Oil war triggered by Saudi price cuts to benefit India immensely
Large energy consumers, including India and China, may head for an oil bonanza with the world's largest oil producer Saudi Arabia looking to ramp up production to well above 10 million barrels from next month in a clear declaration of war against the collapse of OPEC plus that include major oil producers such as Russia.
Oil cartel OPEC along with other large oil producers were looking at extending and expanding the ongoing production cuts beyond March to counter low oil prices of sluggish demand conditions in an oversupplied market.
The Saudis who account for almost a fifth of India's oil imports on Saturday started an all-out price war by slashing prices for its crude by the most in more than 30 years. State energy giant Saudi Aramco is offering heavy discounts on crude in markets such as Asia, Europe and the US to entice refiners to use Saudi crude.
For India, these discounters mean unprecedented gains as the country imports nearly 83 per cent of its oil requirements.

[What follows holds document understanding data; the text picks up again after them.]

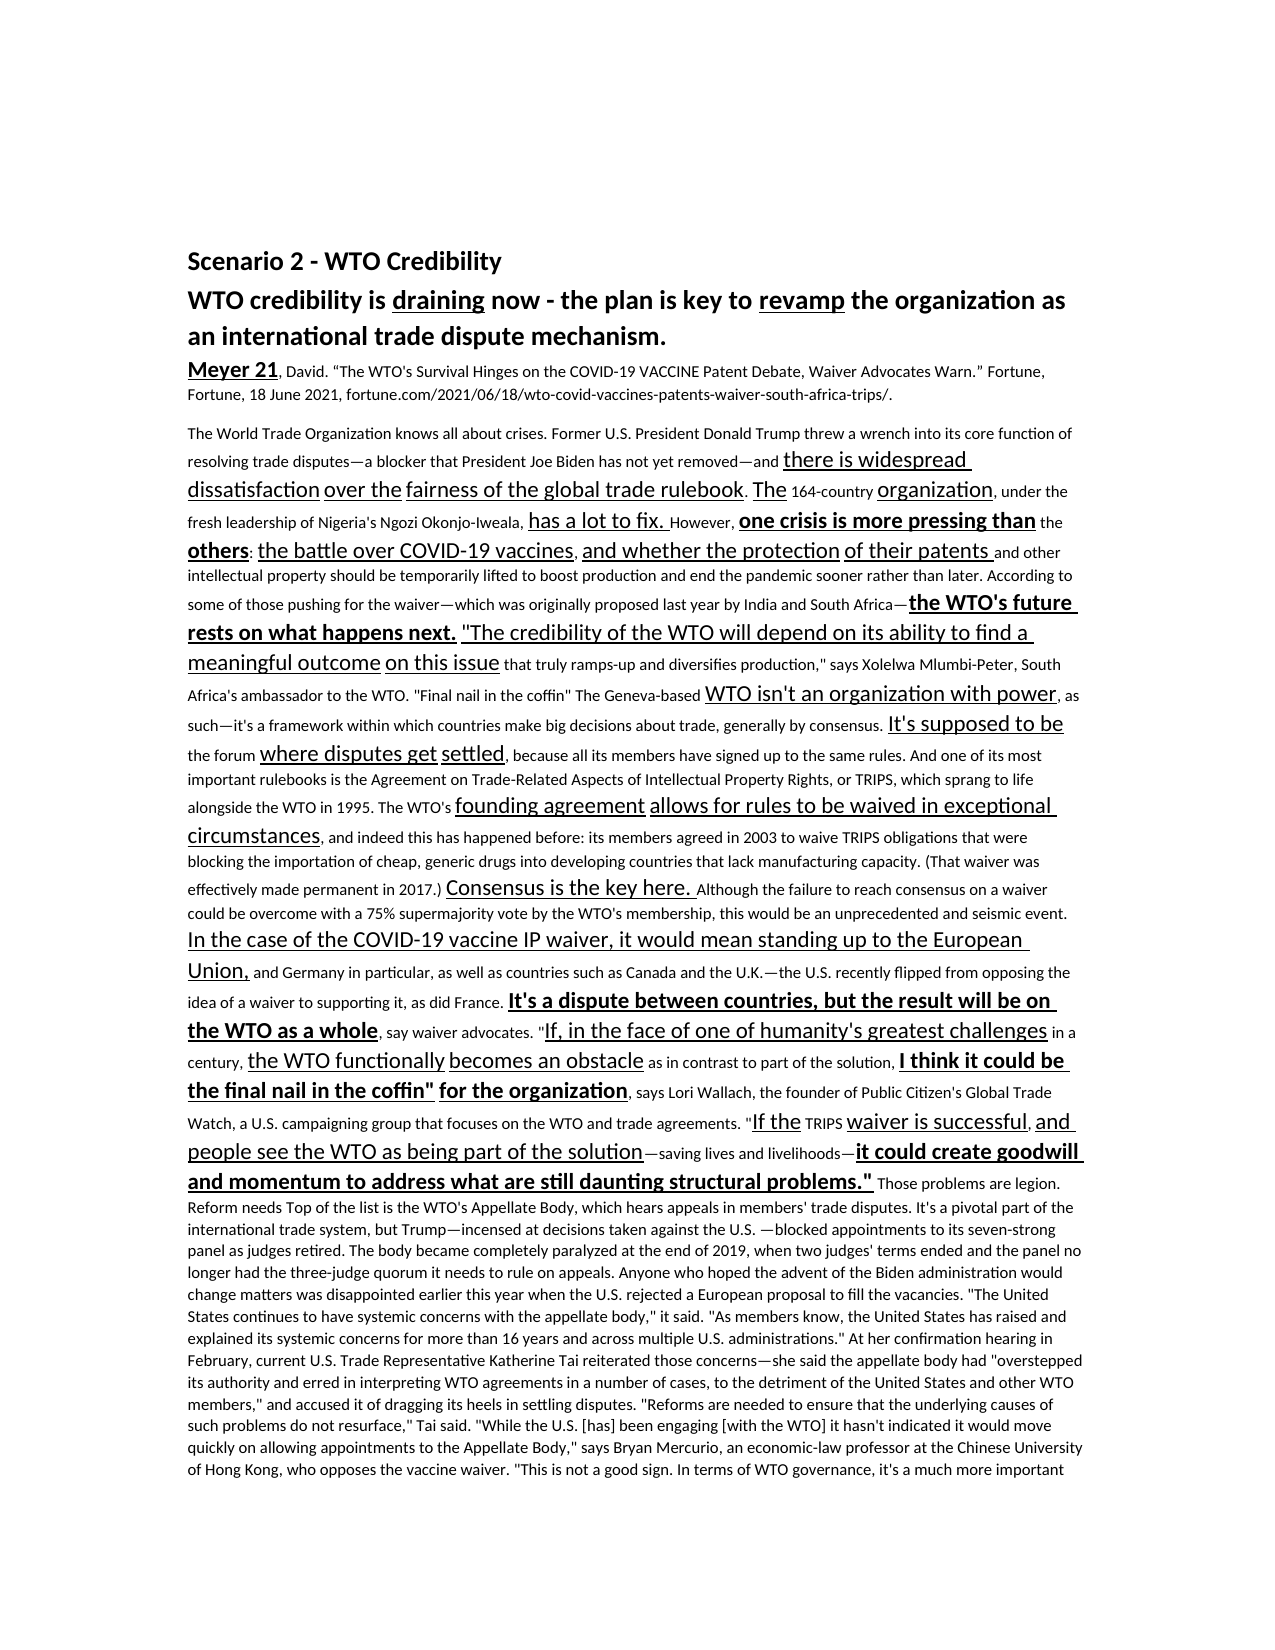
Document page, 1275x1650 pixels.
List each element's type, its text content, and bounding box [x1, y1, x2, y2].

subtitle WTO credibility is draining now - the plan is key to revamp the organization as an international trade dispute mechanism. [187, 283, 1087, 352]
text Meyer 21, David. “The WTO's Survival Hinges on the COVID-19 VACCINE Patent Debate, Waiver Advocates Warn.” Fortune, Fortune, 18 June 2021, fortune.com/2021/06/18/wto-covid-vaccines-patents-waiver-south-africa-trips/. [187, 355, 1087, 405]
subtitle Scenario 2 - WTO Credibility [187, 244, 1087, 277]
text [187, 423, 1087, 1480]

Each fall in dollar in price of crude reduces the import bill by almost Rs 3,000 crore. A discount of day about 10 per cent on crude price of just about $ 45 a barrel now would help the country save more than $ 2 billion.
In a tweet Kotak Mahindra Bank managing director and CEO Uday Kotak said: "Amidst turbulence and the virus, some good news: oil at $45/ barrel. Recent $20 drop saves India $30 billion per annum. Also global interest rates have collapsed making money cheap. Let's leverage these for policy to boost growth."

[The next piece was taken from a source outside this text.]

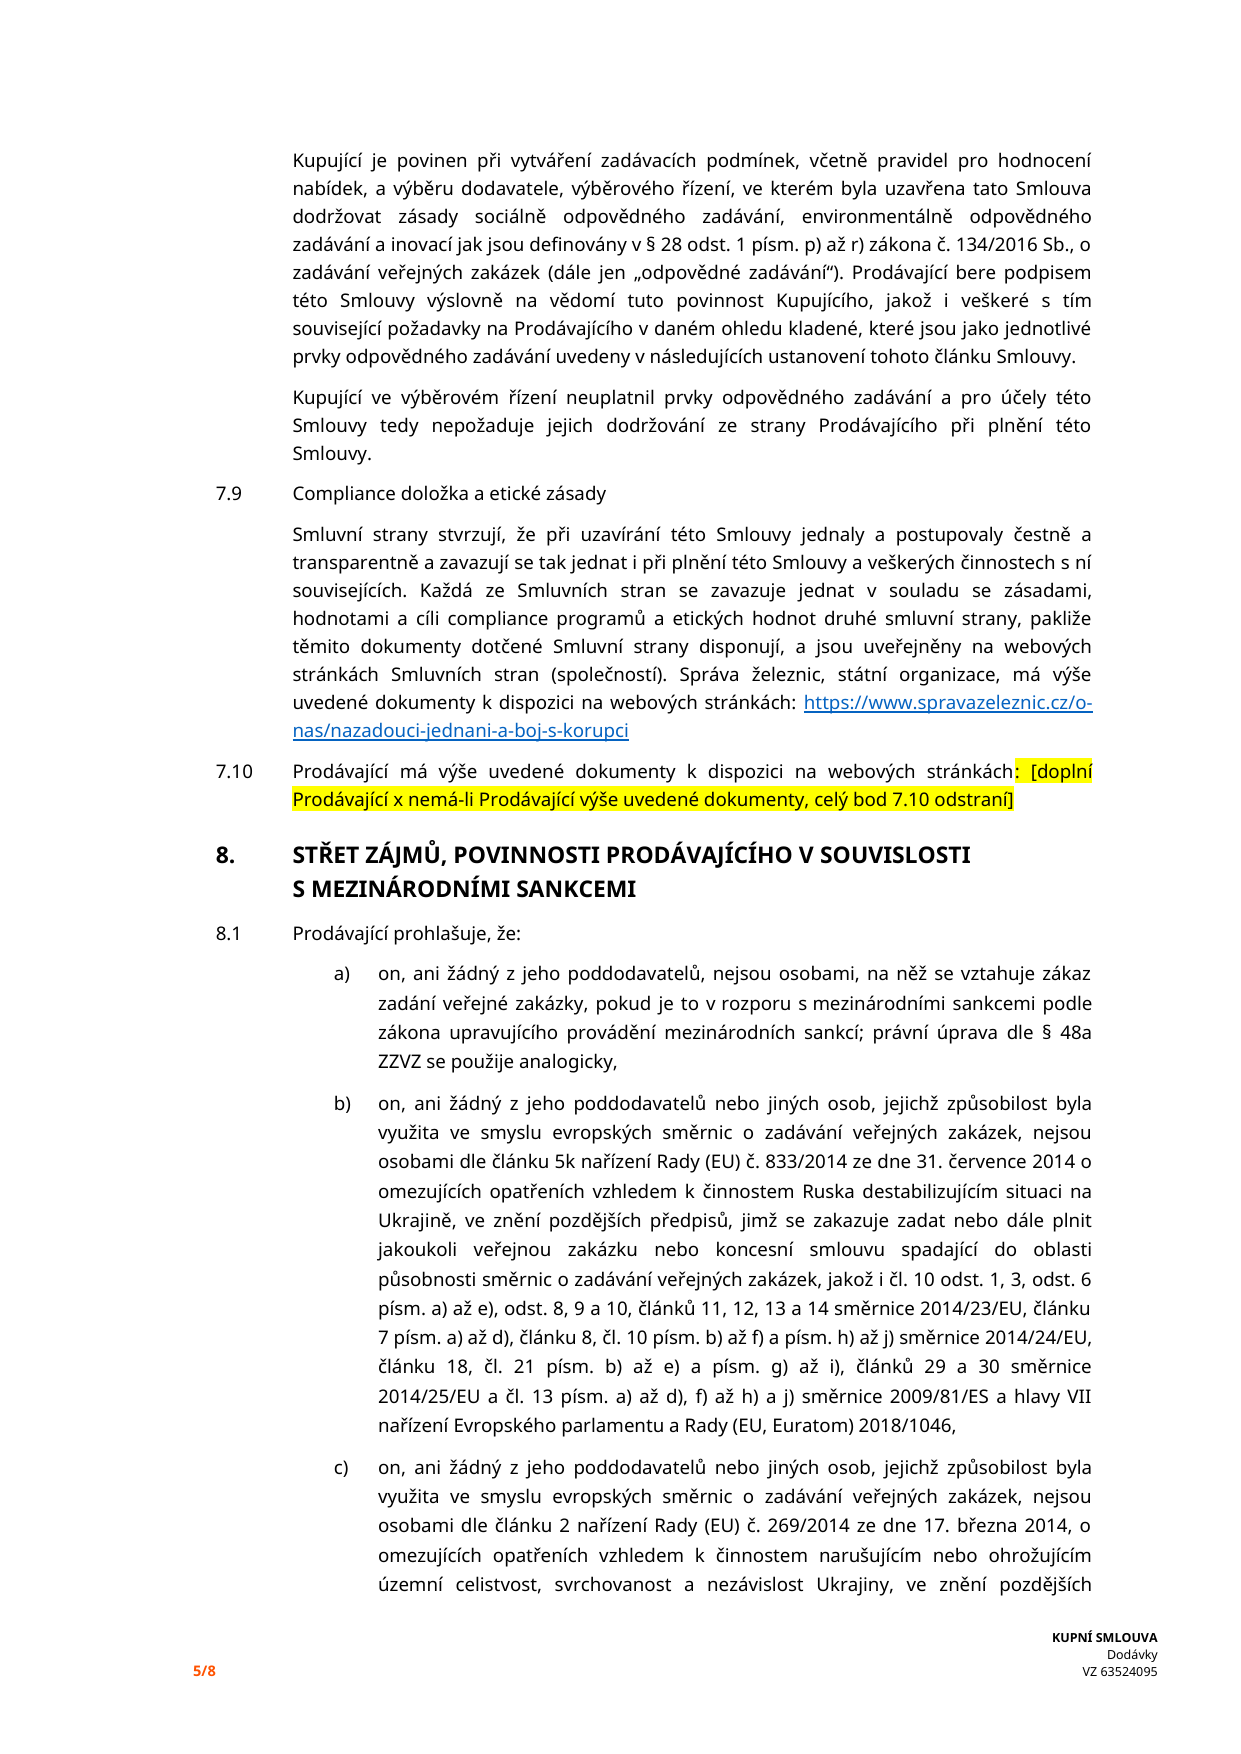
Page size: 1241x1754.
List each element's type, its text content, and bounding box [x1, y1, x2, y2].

This would, however, depend on current prices holding up for the rest of the year. Analysts said that oil may remain under pressure for a long time and may range between $ 50-60 a barrel in FY 21.
A cut by the Saudis is expected to be followed by other oil producers looking to protect their market. Analysts said this could trigger a price war much to the gain for India.
For oil producers already facing demand squeeze in the wake of coronavirus spread, the Saudi price cut could only add to their woes putting the entire oil market into chaos. Saudi Arabia has already indicated it could raise production much higher if needed, even going to a record 12 million barrels a day.
Aramco's unprecedented pricing move came just hours after the talks between the Organization of Petroleum Exporting Countries and its allies ended in dramatic failure. The breakup of the alliance effectively ends the cooperation between Saudi Arabia and Russia that has underpinned oil prices since 2016.
This also resulted in a crash of stock markets across the Gulf. Saudi Arabia's stock exchange, the Tadawul, was down 7.7% in afternoon trading. The Abu Dhabi index fell 5.8%, Dubai's Financial Market General Index was down 7.47%.
Shares of Saudi state oil giant Aramco traded below their original IPO price for the first time Sunday, at 30.90 riyals ($8.24) in Riyadh compared to the listing price of 32 riyals in December. That's down 6.36% on the day.